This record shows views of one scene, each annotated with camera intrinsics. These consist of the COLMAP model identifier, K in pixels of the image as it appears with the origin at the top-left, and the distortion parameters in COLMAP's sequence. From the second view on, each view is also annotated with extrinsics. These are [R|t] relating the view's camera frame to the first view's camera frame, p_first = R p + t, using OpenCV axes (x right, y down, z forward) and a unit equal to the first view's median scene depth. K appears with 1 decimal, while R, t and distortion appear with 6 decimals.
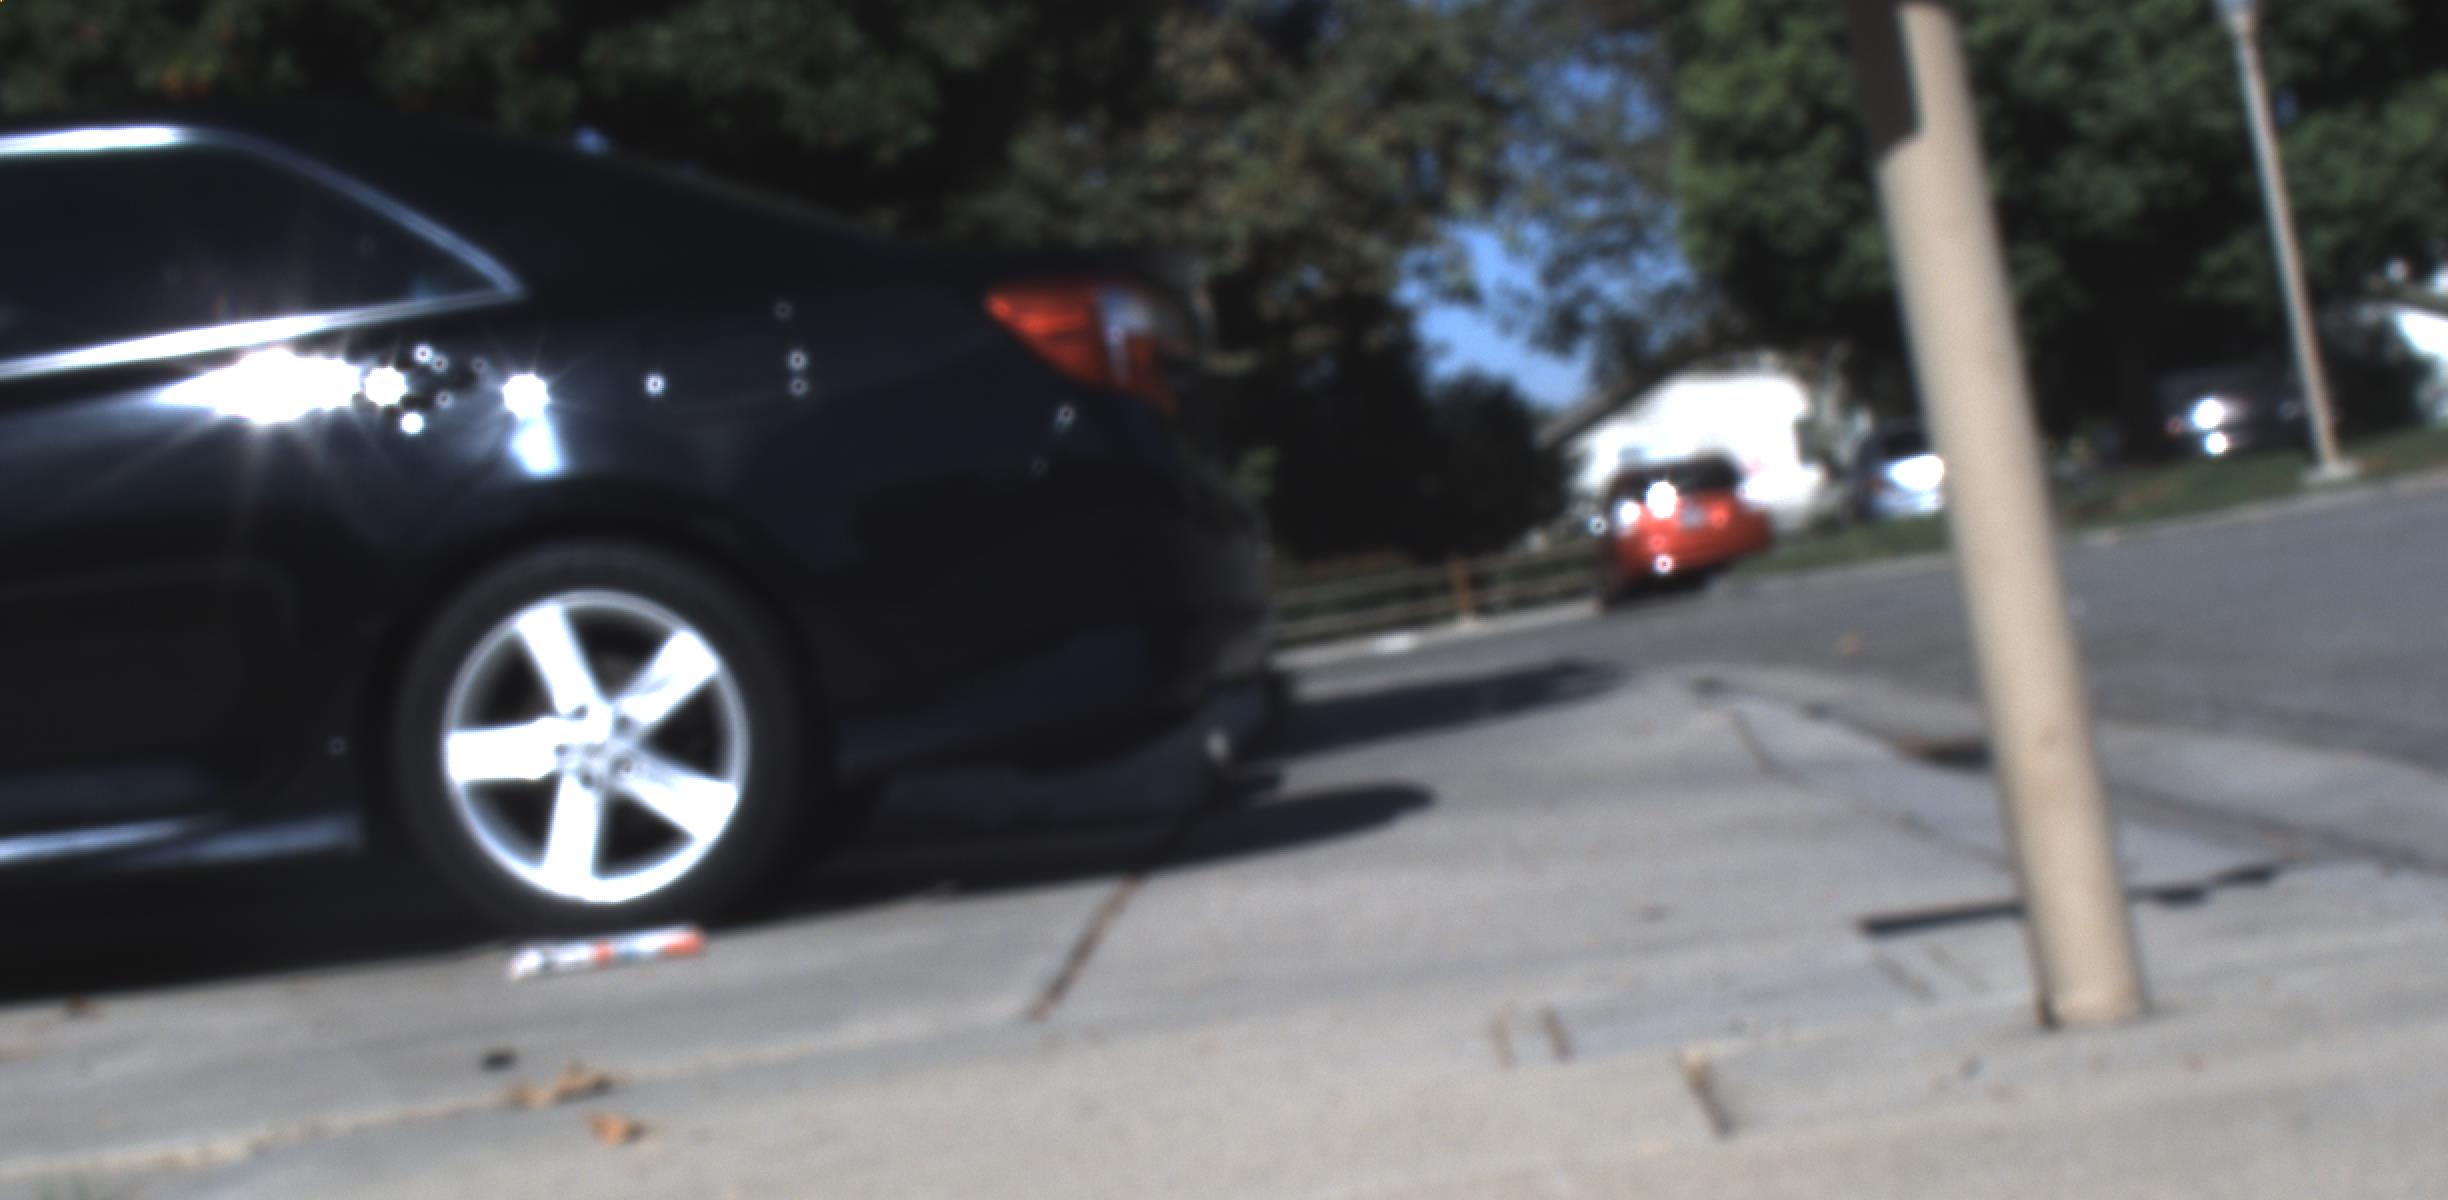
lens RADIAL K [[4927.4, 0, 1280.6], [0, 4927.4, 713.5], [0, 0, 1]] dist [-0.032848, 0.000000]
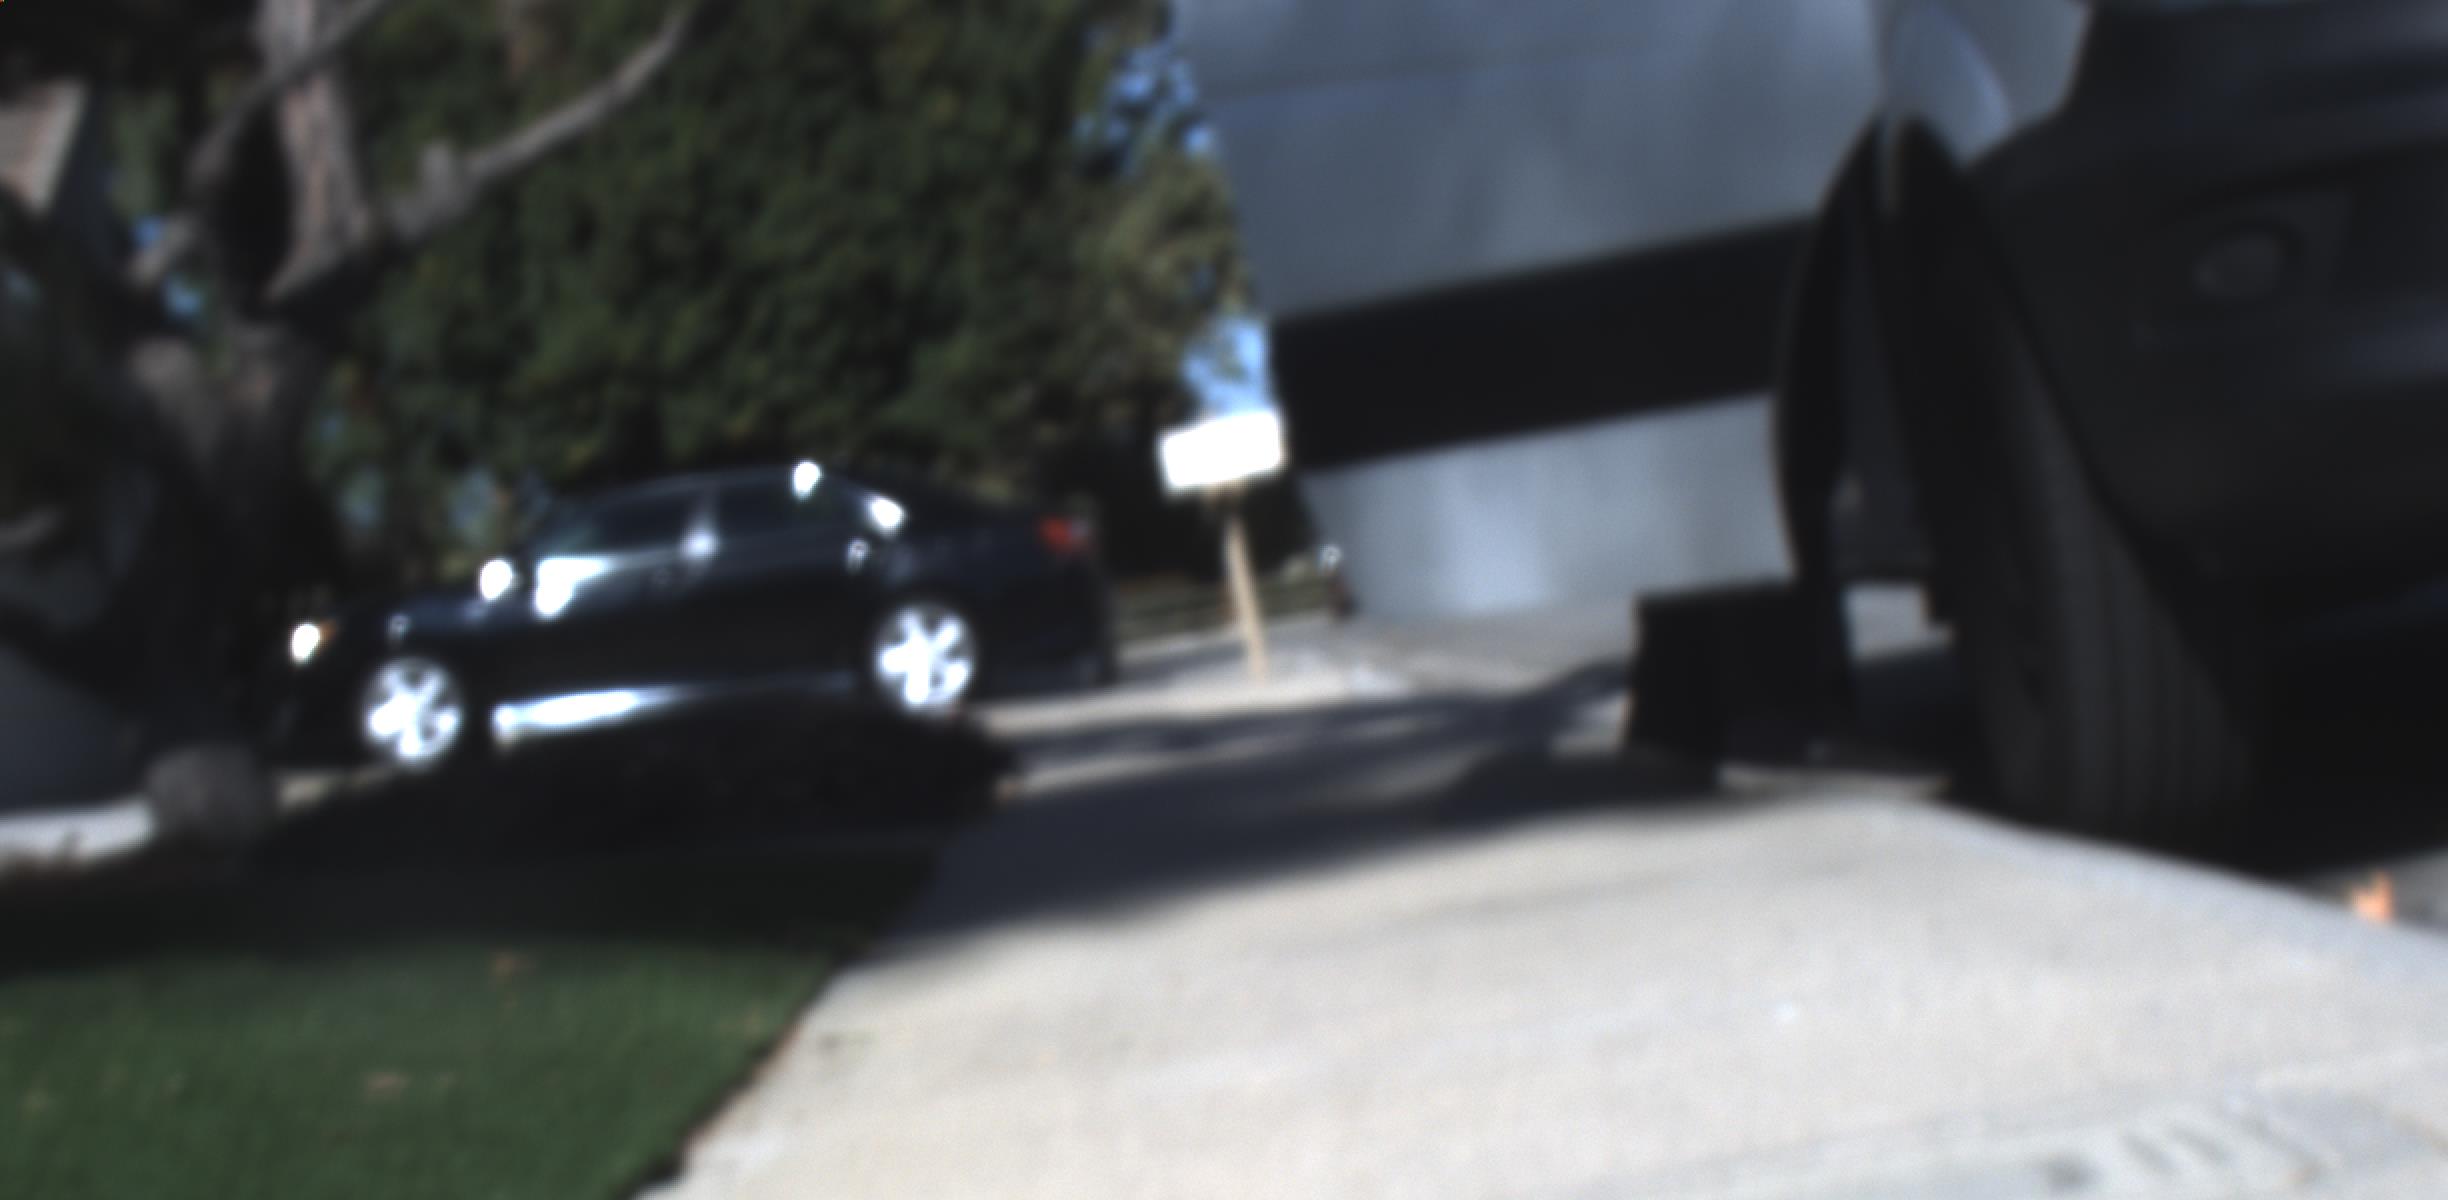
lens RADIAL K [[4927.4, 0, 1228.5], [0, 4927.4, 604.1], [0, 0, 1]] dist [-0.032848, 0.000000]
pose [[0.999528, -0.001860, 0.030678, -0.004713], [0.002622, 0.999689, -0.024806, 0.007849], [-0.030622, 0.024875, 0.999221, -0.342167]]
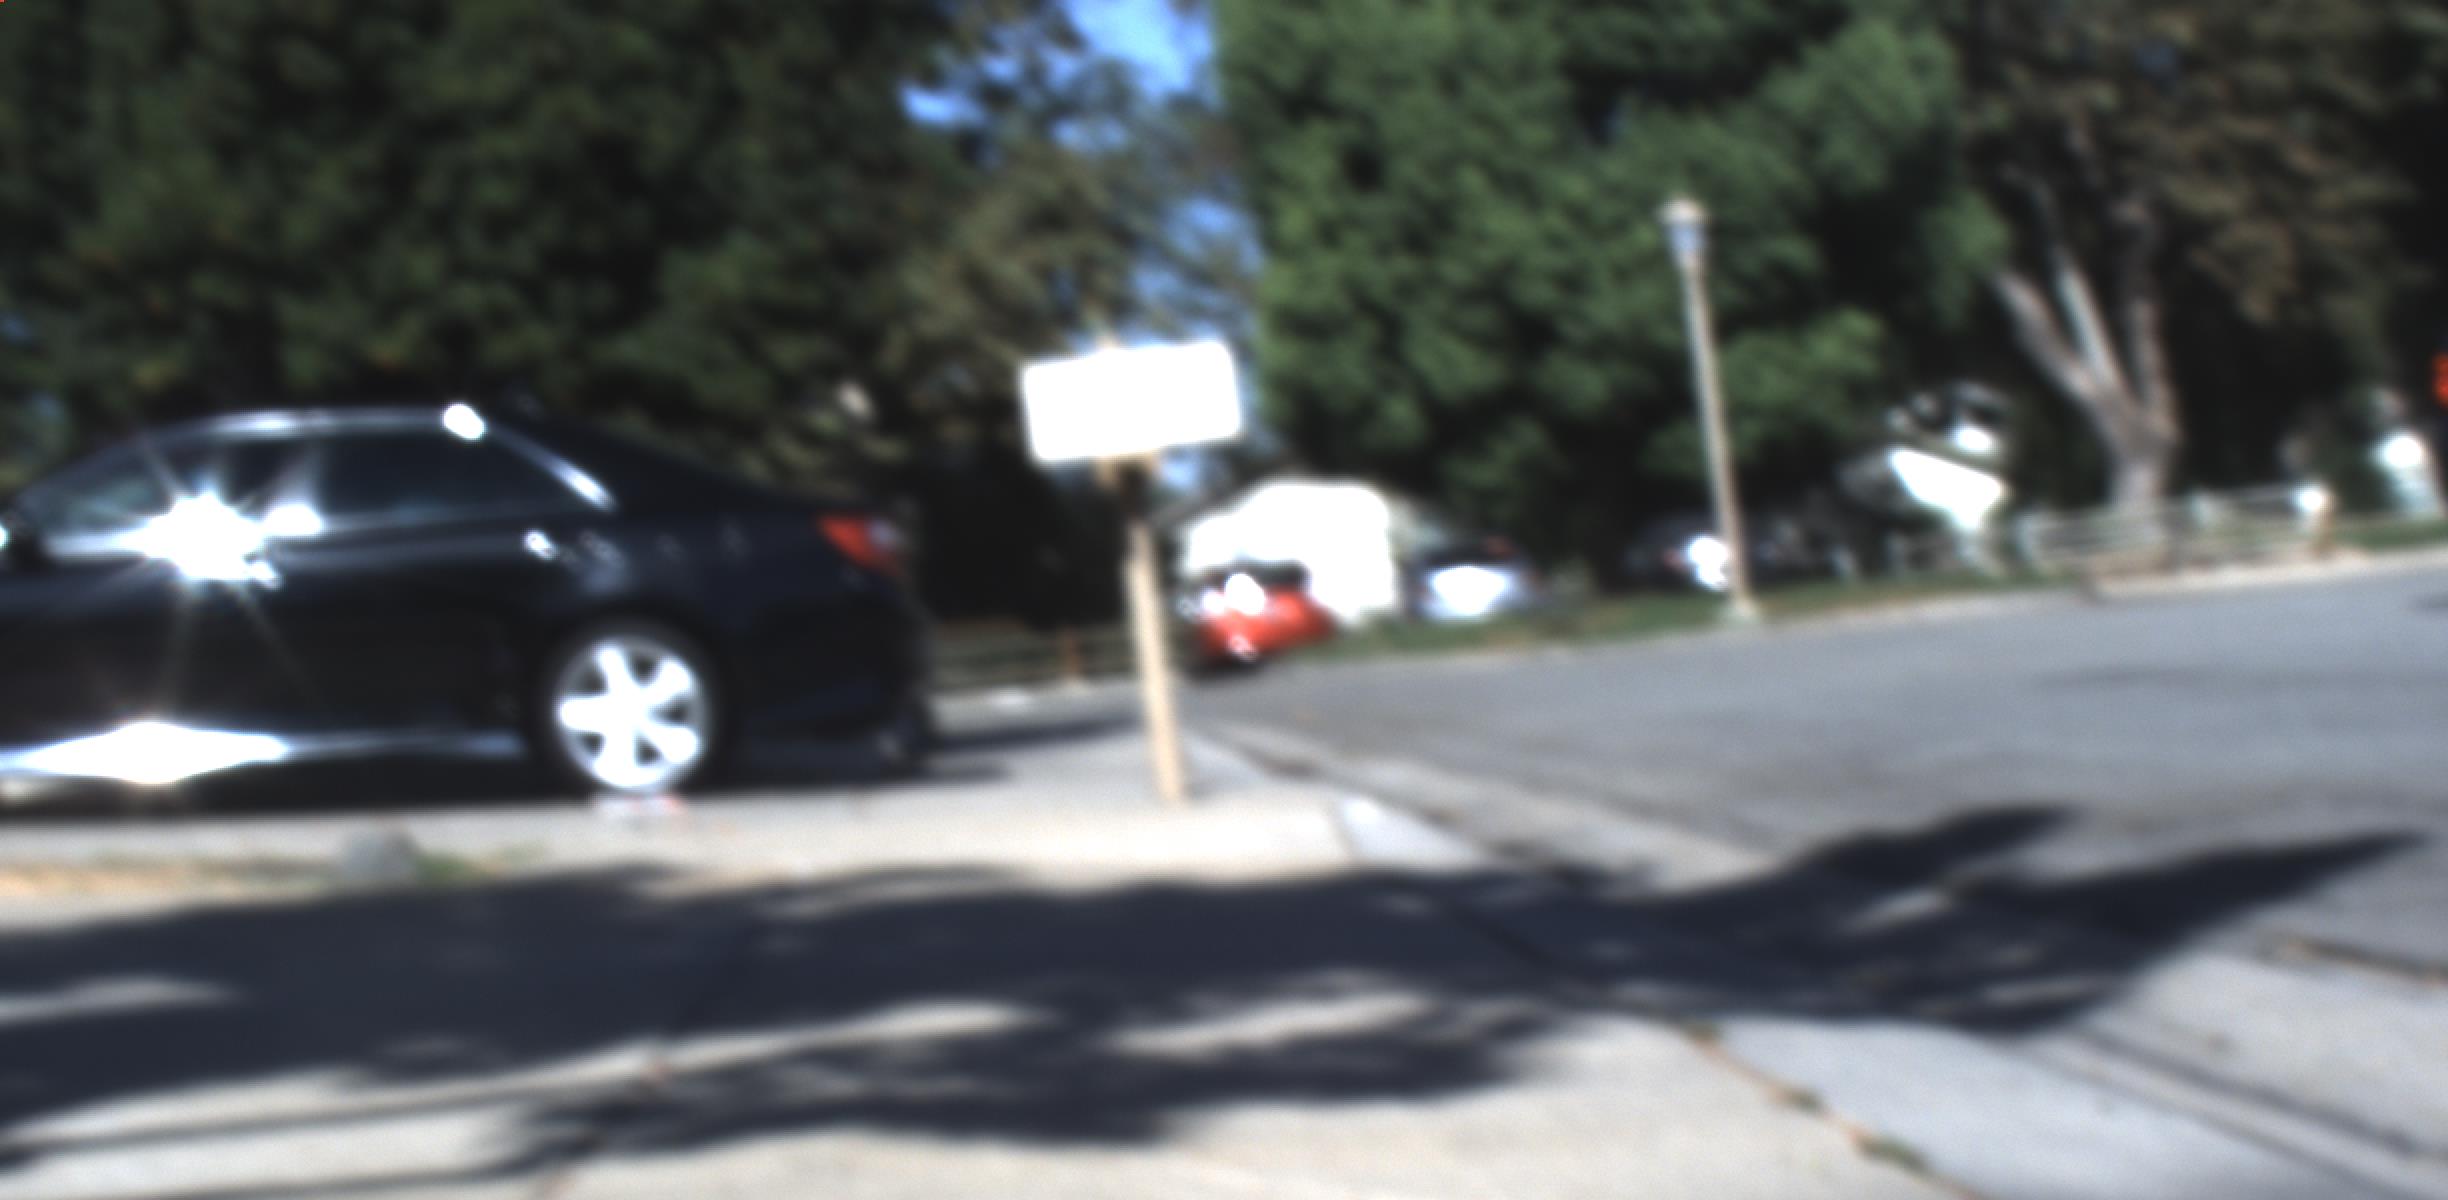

WHAT YOU SHOULD DO:
Copy out all of the lines above without any changes, leaving out the pictures.

EXERCISE ANSWER:
This record shows views of one scene, each annotated with camera intrinsics. These consist of the COLMAP model identifier, K in pixels of the image as it appears with the origin at the top-left, and the distortion parameters in COLMAP's sequence. From the second view on, each view is also annotated with extrinsics. These are [R|t] relating the view's camera frame to the first view's camera frame, p_first = R p + t, using OpenCV axes (x right, y down, z forward) and a unit equal to the first view's median scene depth. K appears with 1 decimal, while R, t and distortion appear with 6 decimals.
lens RADIAL K [[4927.4, 0, 1280.6], [0, 4927.4, 713.5], [0, 0, 1]] dist [-0.032848, 0.000000]
lens RADIAL K [[4927.4, 0, 1228.5], [0, 4927.4, 604.1], [0, 0, 1]] dist [-0.032848, 0.000000]
pose [[0.999528, -0.001860, 0.030678, -0.004713], [0.002622, 0.999689, -0.024806, 0.007849], [-0.030622, 0.024875, 0.999221, -0.342167]]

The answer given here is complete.